• Required work
1. For the excerpt on 42 U.S.C. § 1983 claims, decide whether each statement agrees with it: (a) Section 1983 is itself an independent source of substantive rights; (b) the plaintiffs base their § 1983 claims on alleged violations of Fourteenth Amendment substantive due process protections; (c) courts have recognized two exceptions to the general rule that the state has no affirmative obligation to protect citizens from private violence. Answer yes or no for each, and quote the exact words of the excerpt that decide it.
2. Reproduce everything in the § 1983 claims excerpt from "In Counts I, II, and" down to "each in turn.".

──────── Page extract

B. 42 U.S.C. § 1983 Claims
Plaintiffs' amended complaint raises claims pursuant to three theories of liability under the Fourteenth Amendment and 42 U.S.C. § 1983.*fn5 Section 1983 provides protection where official action causes a "deprivation of rights protected by the Constitution." Monell, 436 U.S. at 690. However, § 1983 is not an independent source of substantive rights. Baker v. McCollan, 443 U.S. 137, 144 n.3 (1979); Kneipp v. Tedder, 95 F.3d 1199, 1204 (3d Cir. 1996). Rather, "it provides only remedies for deprivations of rights established elsewhere in the Constitution or federal laws." Kneipp, 95 F.3d at 1204; see also Collins v. City of Harker Heights, 503 U.S. 115, 119 (1992) (Section 1983 "does not provide a remedy for abuses that do not violate federal law."). In order to establish a § 1983 claim, a plaintiff must demonstrate, first, the deprivation of a constitutional right, and, second, that a "person acting under the color of state law" is responsible for the alleged deprivation. Kneipp, 95 F.3d at 1204 (internal citations omitted); Collins, 503 U.S. at 120.
Plaintiffs base their § 1983 claims on alleged violations of the substantive due process protections of the Fourteenth Amendment. The Fourteenth Amendment's Due Process Clause limits the State's power to act, but does not place an affirmative obligation upon the State to act; it does not guarantee "certain minimal levels of safety and security." DeShaney v. Winnebago County Dep't of Soc. Servs., 489 U.S. 189, 195 (1989). The Due Process Clause "confer[s] no affirmative right to governmental aid, even where such aid may be necessary to secure life, liberty, or property interests of which the government itself may not deprive the individual." Id. at 196.
"Although the general rule is that the state has no affirmative obligation to protect its citizens from the violent acts of private individuals, courts have recognized two exceptions to this rule." Morse v. Lower Merion Sch. Dist., 132 F.3d 902, 907 (3d Cir. 1997). One exception is the state-created danger theory. Id. The other is known as the "special relationship" exception. Id.
In Counts I, II, and III, Plaintiffs allege claims under each of these exceptions, as well as under a policy, custom, or practice theory. The court will discuss each in turn.

────────────────
──────── Material shown

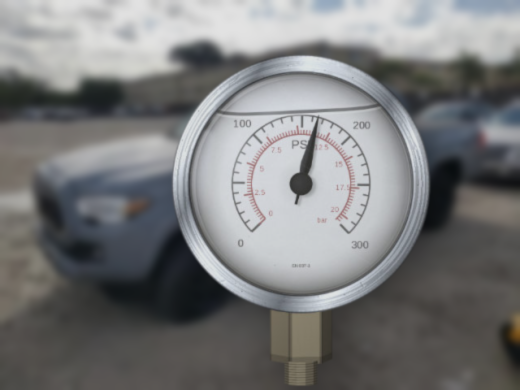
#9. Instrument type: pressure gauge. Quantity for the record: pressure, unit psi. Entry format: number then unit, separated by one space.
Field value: 165 psi
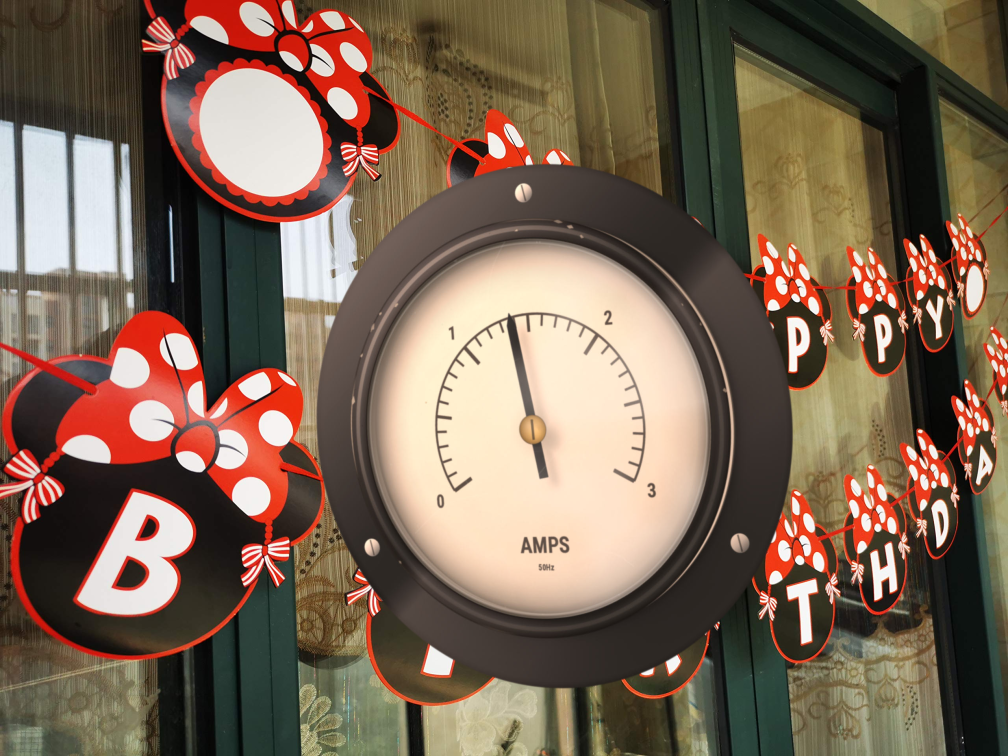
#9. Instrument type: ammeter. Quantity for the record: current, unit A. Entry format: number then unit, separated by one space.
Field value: 1.4 A
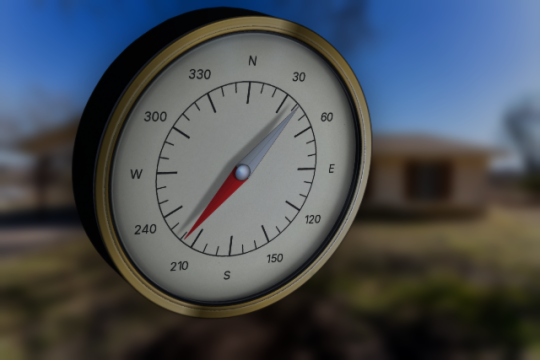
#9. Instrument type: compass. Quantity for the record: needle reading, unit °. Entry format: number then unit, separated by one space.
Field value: 220 °
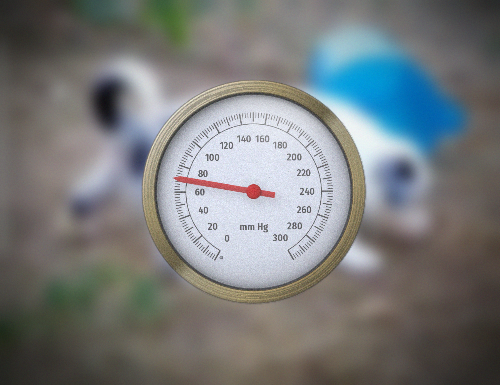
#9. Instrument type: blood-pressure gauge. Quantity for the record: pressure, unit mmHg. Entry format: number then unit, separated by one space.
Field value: 70 mmHg
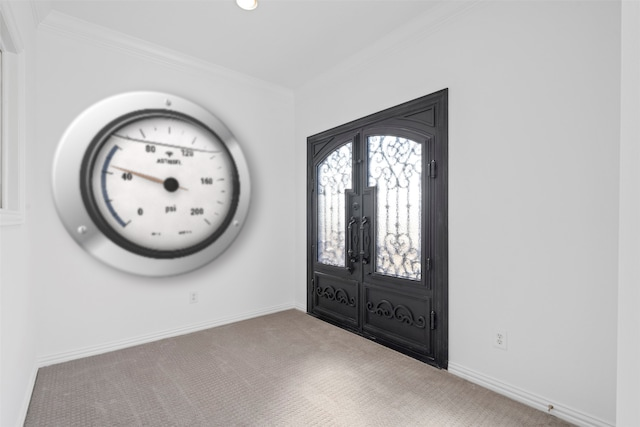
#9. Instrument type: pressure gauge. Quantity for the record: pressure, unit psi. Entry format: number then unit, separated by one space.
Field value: 45 psi
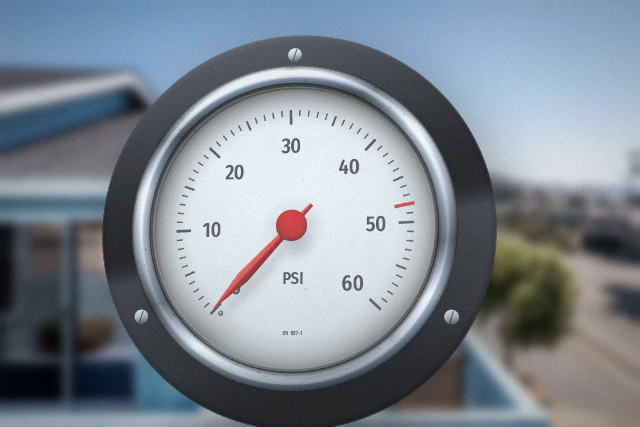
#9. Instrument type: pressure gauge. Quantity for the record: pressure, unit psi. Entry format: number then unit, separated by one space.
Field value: 0 psi
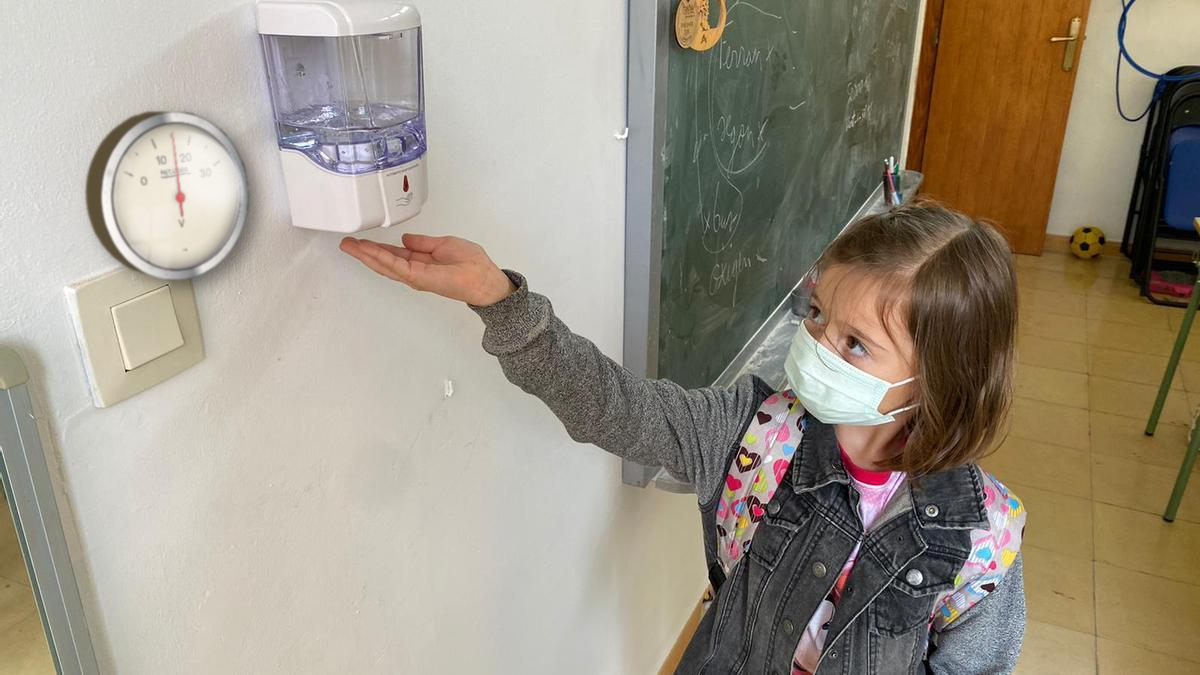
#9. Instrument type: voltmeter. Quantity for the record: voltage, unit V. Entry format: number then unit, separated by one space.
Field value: 15 V
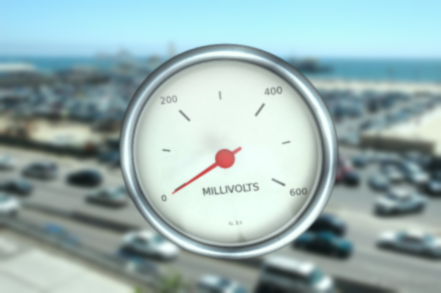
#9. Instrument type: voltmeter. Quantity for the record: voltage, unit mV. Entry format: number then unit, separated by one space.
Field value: 0 mV
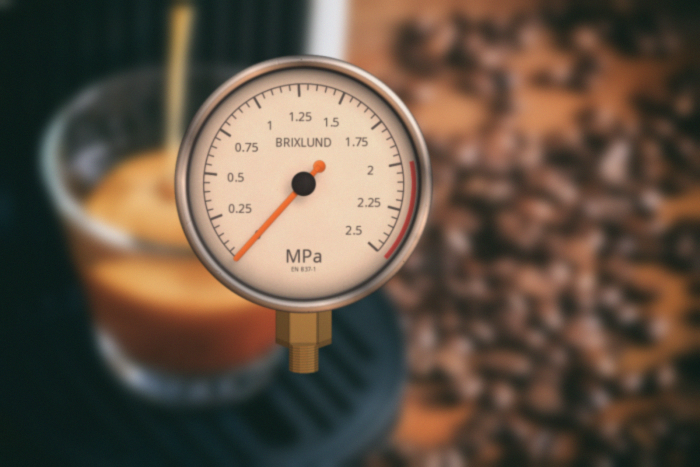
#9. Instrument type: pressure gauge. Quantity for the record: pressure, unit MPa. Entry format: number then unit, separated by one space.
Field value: 0 MPa
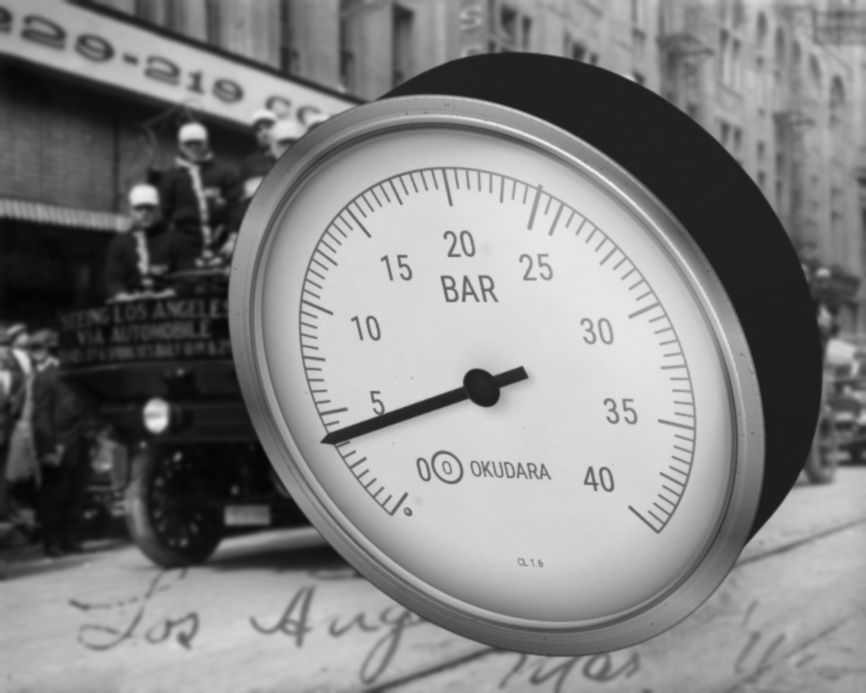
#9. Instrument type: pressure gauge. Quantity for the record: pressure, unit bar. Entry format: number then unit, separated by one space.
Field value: 4 bar
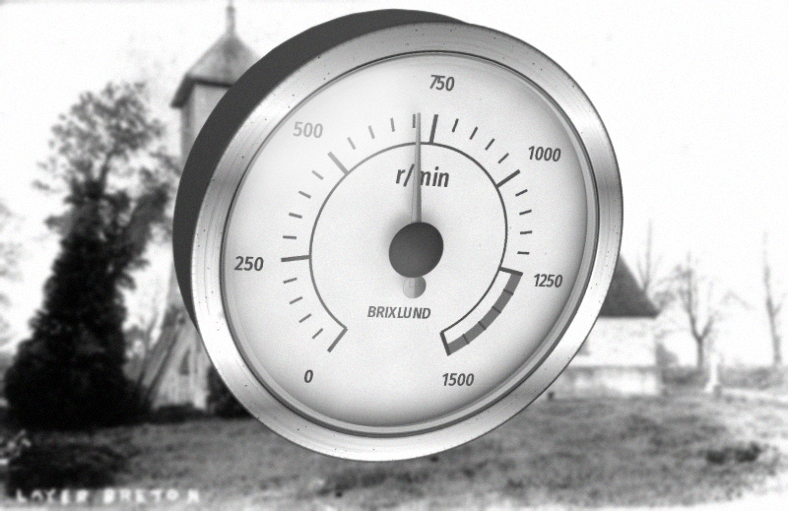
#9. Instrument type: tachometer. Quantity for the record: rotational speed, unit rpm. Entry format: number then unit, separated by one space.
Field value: 700 rpm
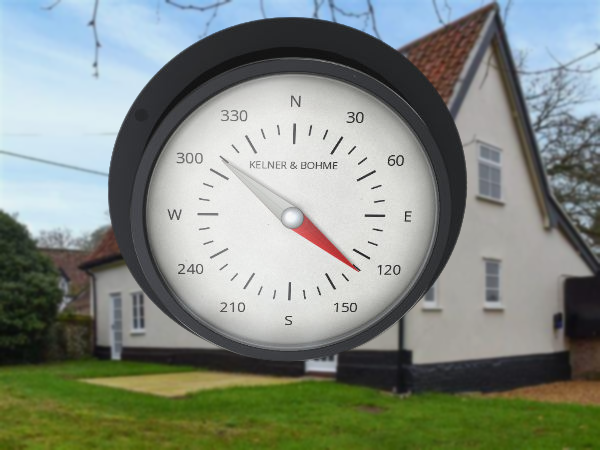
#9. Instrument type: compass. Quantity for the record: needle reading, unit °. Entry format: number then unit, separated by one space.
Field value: 130 °
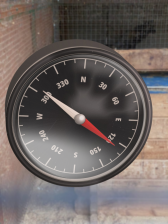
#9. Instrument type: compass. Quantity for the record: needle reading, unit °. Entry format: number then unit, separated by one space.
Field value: 125 °
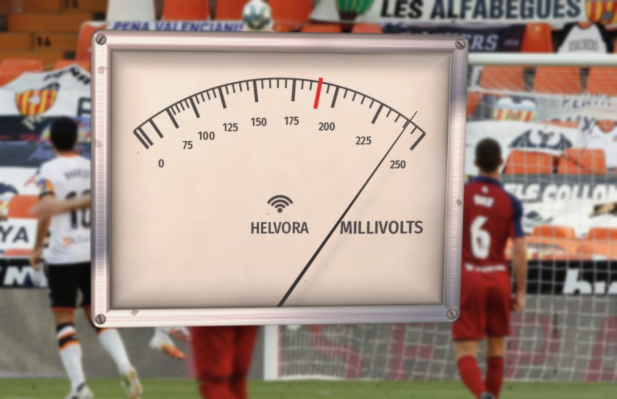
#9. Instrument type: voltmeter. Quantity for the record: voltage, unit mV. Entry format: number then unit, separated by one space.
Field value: 240 mV
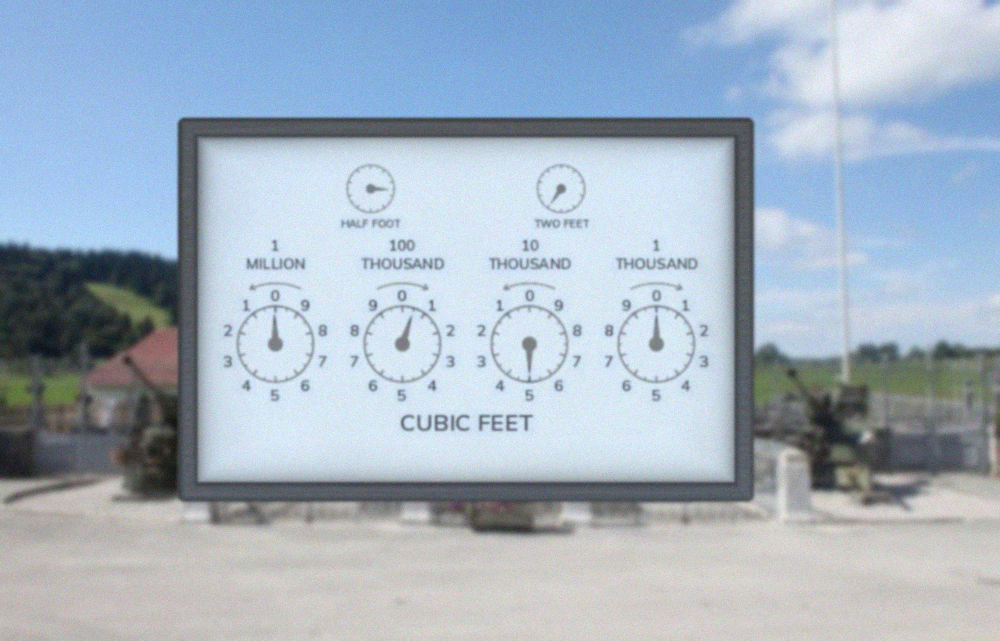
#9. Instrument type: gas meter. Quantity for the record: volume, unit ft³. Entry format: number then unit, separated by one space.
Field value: 5000 ft³
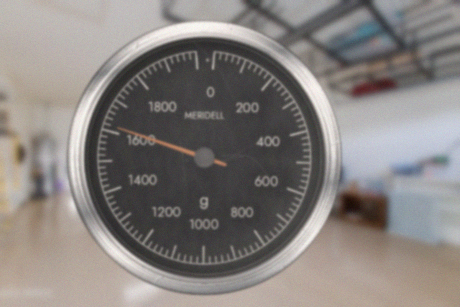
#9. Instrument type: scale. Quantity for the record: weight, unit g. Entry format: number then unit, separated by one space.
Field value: 1620 g
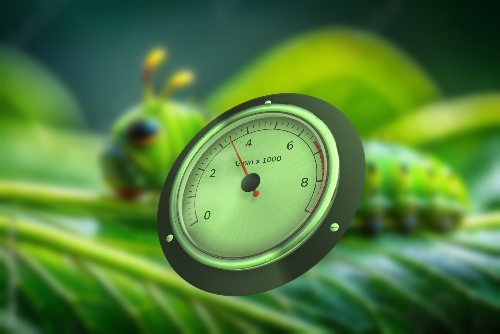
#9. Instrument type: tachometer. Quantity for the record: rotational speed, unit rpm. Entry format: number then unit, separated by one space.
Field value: 3400 rpm
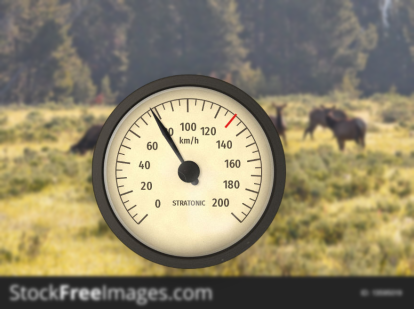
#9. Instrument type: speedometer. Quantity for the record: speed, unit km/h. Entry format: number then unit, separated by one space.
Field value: 77.5 km/h
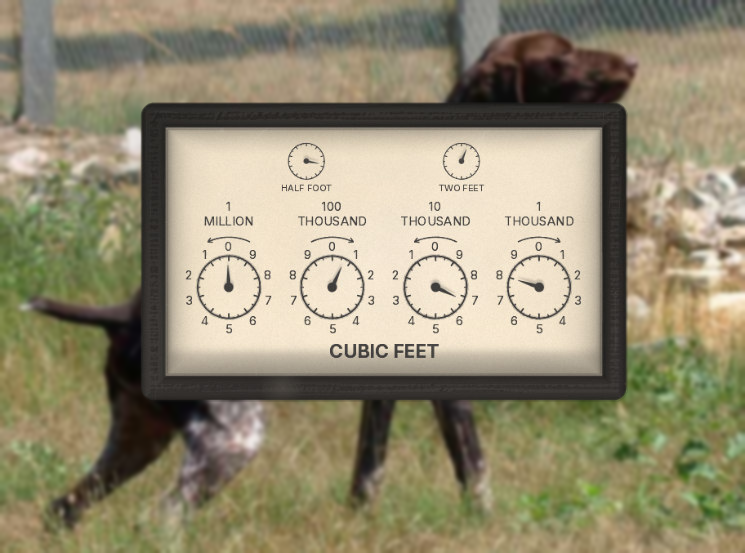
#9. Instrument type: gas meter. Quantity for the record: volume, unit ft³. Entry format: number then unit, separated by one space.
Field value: 6800 ft³
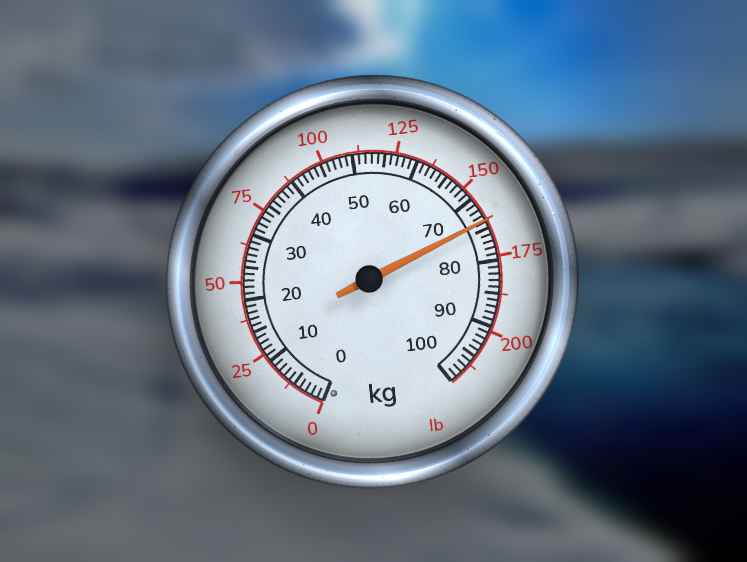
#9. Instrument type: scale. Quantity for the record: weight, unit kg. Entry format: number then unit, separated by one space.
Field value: 74 kg
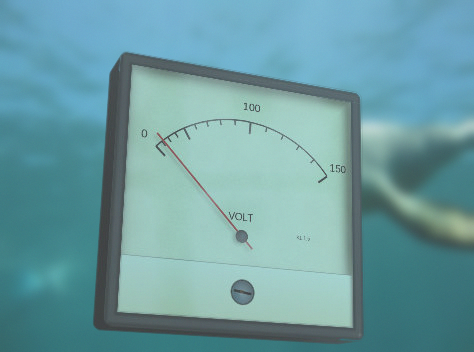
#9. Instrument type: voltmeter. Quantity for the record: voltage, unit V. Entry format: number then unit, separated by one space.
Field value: 20 V
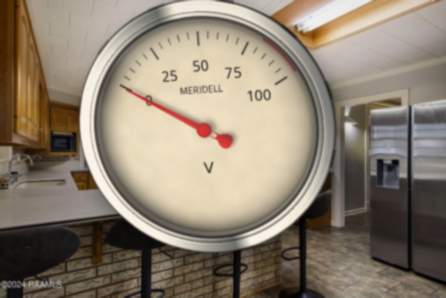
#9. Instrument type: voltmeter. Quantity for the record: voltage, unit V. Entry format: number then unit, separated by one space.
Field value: 0 V
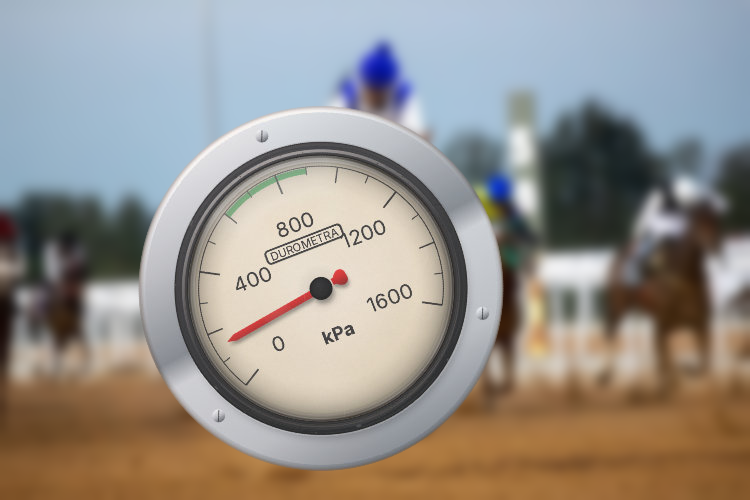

────────────────

• Solutions to each task
1.
(a) No: "§ 1983 is not an independent source of substantive rights."
(b) Yes: "Plaintiffs base their § 1983 claims on alleged violations of the substantive due process protections of the Fourteenth Amendment."
(c) Yes: "courts have recognized two exceptions to this rule."

2.
In Counts I, II, and III, Plaintiffs allege claims under each of these exceptions, as well as under a policy, custom, or practice theory. The court will discuss each in turn.